**DIRECTIONS:**
An exact transcription of all the data is required, with every image removed.

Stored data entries
⟨

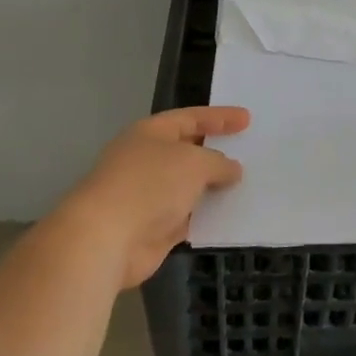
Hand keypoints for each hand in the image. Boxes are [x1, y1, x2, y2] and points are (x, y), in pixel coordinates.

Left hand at [52, 106, 249, 288]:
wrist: (106, 239)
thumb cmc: (149, 184)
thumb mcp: (194, 163)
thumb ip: (218, 163)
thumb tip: (231, 169)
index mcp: (151, 133)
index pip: (191, 118)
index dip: (219, 117)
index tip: (247, 119)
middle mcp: (147, 160)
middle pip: (188, 151)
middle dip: (216, 152)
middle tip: (248, 151)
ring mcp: (148, 196)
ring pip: (188, 186)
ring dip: (212, 187)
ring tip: (247, 184)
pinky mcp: (152, 229)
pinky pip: (187, 217)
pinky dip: (205, 216)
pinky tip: (230, 216)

⟩

**ANSWER FOR THE TASK:**
Hand keypoints for each hand in the image. Boxes are [x1, y1, x2, y2] and points are (x, y), in pixel coordinates.

Left hand at [52, 106, 249, 288]:
wrist: (106, 239)
thumb cmc: (149, 184)
thumb mcp: (194, 163)
thumb ip: (218, 163)
thumb tip: (231, 169)
index mcp: (151, 133)
index pip: (191, 118)
index dip: (219, 117)
index tip: (247, 119)
middle mcp: (147, 160)
middle pip: (188, 151)
middle dip: (216, 152)
middle tip: (248, 151)
ring mcp: (148, 196)
ring pip: (188, 186)
ring dip: (212, 187)
ring tip: (247, 184)
pinky mcp: (152, 229)
pinky pip: (187, 217)
pinky dip: (205, 216)
pinky tip: (230, 216)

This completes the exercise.